Modeling

Grid searching for perfection

There are emerging artists and not so emerging artists in HypeMergence’s world. With this, we have a binary classification problem. Models used to answer this are:

  • Logistic regression: Throwing our data onto a sigmoid to determine the optimal threshold or decision boundary of our points log likelihood in being an emerging musician or not. A well fitted logistic regression model has a low deviance, or not too many emerging artists that are not on our sigmoid. Artists that lie off of the sigmoid are mis-classified.
  • Support vector machines: Under the assumption that our data is linearly separable, — which to my surprise it was — the model creates a decision boundary according to support vectors. SVMs aim to minimize errors — given by points that occur outside of the margins, while maximizing the margins. There are also other kernels that could be used to separate non-linear data, such as Radial Basis Function.
  • Random forest classifier: Composed of multiple decision trees of randomly divided data, our random forest uses the majority rule to classify. Each tree looks at the entropy level of two randomly selected features and then splits the node accordingly to what features will give it the lowest entropy level. From this model, we are also given the feature importance. Our trees permute over each of the features to see the difference in information gained and arranges it accordingly. SKLearn’s random forest gives us the feature importance according to the level of each feature.
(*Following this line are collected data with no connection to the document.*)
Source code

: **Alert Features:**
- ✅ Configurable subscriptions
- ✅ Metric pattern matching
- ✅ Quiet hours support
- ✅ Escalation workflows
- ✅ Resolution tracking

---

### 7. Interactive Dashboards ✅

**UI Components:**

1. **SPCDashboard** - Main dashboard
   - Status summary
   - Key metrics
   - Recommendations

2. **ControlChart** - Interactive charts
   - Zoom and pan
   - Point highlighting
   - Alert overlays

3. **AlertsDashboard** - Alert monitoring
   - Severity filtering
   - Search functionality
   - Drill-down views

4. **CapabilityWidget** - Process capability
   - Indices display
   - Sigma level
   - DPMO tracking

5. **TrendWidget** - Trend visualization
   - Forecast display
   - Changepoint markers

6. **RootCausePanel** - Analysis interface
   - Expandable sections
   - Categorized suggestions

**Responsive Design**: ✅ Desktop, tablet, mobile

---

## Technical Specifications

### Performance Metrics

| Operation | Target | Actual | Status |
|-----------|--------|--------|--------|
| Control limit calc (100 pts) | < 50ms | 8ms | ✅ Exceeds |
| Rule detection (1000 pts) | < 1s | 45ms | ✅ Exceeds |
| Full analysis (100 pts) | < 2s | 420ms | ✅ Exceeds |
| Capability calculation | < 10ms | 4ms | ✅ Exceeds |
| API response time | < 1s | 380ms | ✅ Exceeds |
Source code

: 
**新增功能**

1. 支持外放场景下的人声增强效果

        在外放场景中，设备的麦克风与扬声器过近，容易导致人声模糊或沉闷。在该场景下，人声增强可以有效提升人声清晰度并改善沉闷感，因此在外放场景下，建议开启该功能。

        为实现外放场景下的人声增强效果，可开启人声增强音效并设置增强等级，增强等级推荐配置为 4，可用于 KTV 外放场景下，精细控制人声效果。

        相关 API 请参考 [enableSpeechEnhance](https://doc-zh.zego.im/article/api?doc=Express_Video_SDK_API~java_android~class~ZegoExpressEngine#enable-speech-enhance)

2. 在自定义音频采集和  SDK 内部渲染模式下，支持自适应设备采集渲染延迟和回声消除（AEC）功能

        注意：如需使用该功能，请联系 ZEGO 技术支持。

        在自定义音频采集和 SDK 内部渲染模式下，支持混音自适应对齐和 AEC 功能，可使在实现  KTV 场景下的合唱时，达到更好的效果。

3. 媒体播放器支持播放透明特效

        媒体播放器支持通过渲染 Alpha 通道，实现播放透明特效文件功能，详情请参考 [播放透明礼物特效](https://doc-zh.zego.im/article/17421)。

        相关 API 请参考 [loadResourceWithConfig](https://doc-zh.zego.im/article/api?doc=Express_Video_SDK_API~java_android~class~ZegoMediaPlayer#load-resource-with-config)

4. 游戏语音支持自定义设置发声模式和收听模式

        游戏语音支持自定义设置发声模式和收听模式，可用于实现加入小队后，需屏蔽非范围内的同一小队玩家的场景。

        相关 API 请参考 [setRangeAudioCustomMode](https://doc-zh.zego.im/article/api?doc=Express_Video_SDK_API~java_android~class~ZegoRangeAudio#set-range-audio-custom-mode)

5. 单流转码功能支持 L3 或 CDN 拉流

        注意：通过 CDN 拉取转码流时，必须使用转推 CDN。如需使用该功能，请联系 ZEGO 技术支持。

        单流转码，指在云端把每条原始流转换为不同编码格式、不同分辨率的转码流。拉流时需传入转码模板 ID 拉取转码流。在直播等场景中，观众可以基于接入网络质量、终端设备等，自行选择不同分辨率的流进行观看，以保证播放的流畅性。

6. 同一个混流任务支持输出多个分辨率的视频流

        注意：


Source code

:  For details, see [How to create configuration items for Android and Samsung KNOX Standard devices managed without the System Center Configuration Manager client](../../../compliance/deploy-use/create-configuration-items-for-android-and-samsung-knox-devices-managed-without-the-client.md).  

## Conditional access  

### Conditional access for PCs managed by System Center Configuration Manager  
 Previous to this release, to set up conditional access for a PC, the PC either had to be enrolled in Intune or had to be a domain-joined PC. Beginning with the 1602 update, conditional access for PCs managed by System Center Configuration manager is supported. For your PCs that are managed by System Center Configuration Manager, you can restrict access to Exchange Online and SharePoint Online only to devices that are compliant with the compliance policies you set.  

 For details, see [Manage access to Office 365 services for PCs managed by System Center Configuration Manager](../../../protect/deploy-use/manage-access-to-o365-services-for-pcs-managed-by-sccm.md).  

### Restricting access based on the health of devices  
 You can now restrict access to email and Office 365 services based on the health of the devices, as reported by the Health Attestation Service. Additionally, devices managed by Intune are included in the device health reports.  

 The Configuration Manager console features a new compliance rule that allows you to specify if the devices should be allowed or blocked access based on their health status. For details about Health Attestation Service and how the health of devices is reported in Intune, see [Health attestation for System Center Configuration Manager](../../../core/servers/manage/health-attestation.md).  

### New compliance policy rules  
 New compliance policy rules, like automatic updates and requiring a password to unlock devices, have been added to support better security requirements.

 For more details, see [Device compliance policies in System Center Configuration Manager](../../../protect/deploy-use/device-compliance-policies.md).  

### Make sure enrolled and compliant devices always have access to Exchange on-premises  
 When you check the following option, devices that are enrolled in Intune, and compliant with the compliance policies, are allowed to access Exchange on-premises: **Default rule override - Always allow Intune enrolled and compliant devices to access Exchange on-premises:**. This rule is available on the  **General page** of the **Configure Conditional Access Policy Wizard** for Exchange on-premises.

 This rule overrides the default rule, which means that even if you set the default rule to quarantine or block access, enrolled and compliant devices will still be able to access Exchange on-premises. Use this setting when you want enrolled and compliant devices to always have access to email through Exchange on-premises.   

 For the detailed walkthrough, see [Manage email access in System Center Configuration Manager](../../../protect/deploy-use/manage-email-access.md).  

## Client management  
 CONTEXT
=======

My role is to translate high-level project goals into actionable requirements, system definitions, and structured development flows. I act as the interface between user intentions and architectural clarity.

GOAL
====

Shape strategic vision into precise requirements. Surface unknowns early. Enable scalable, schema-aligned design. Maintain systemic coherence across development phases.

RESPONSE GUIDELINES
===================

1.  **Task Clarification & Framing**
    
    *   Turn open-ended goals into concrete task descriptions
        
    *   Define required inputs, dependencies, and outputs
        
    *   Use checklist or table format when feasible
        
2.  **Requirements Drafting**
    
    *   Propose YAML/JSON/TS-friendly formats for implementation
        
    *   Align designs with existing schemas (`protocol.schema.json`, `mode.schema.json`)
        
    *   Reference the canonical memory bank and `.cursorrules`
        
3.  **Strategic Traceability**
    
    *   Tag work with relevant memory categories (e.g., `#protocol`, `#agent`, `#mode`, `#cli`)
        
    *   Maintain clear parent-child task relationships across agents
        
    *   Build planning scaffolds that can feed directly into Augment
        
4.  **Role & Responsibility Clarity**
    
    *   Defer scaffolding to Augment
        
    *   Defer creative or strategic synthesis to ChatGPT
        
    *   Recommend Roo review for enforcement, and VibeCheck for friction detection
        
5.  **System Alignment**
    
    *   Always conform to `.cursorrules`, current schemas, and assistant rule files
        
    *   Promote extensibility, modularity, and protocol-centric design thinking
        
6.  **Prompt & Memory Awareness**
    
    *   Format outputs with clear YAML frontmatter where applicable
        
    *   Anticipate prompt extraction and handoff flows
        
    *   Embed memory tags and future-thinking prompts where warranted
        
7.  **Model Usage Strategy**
For all three of the models above I used SKLearn’s library. I fed my feature matrix into the models, ran a grid search with various parameters including different SVM kernels, did some cross validation by splitting my data into train and test sets, and got the following results:

  • Logistic regression: accuracy — 91.38%, precision — 95.75%, recall — 68.18%
  • SVM: accuracy — 94.73%, precision — 98.39%, recall — 85.91%
ROC Curve: True positive rate vs False positive rate for our SVM model
  • Random forest: accuracy — 89.95%, precision — 97.87%, recall — 69.69%

With the results above, it was a no brainer that I went with an SVM model. However, there’s also another factor: I wanted to optimize the model’s recall value, as I didn’t want to waste my time on artists who really aren’t emerging — false positives. False positives in HypeMergence’s case would be musicians labeled as stars who aren’t really bright. This would cost more to us as listeners and or record labels than if we missed a real star — in my opinion.

I know there might be a few other models I could’ve looked at. Now without a time constraint, do you guys have any in mind?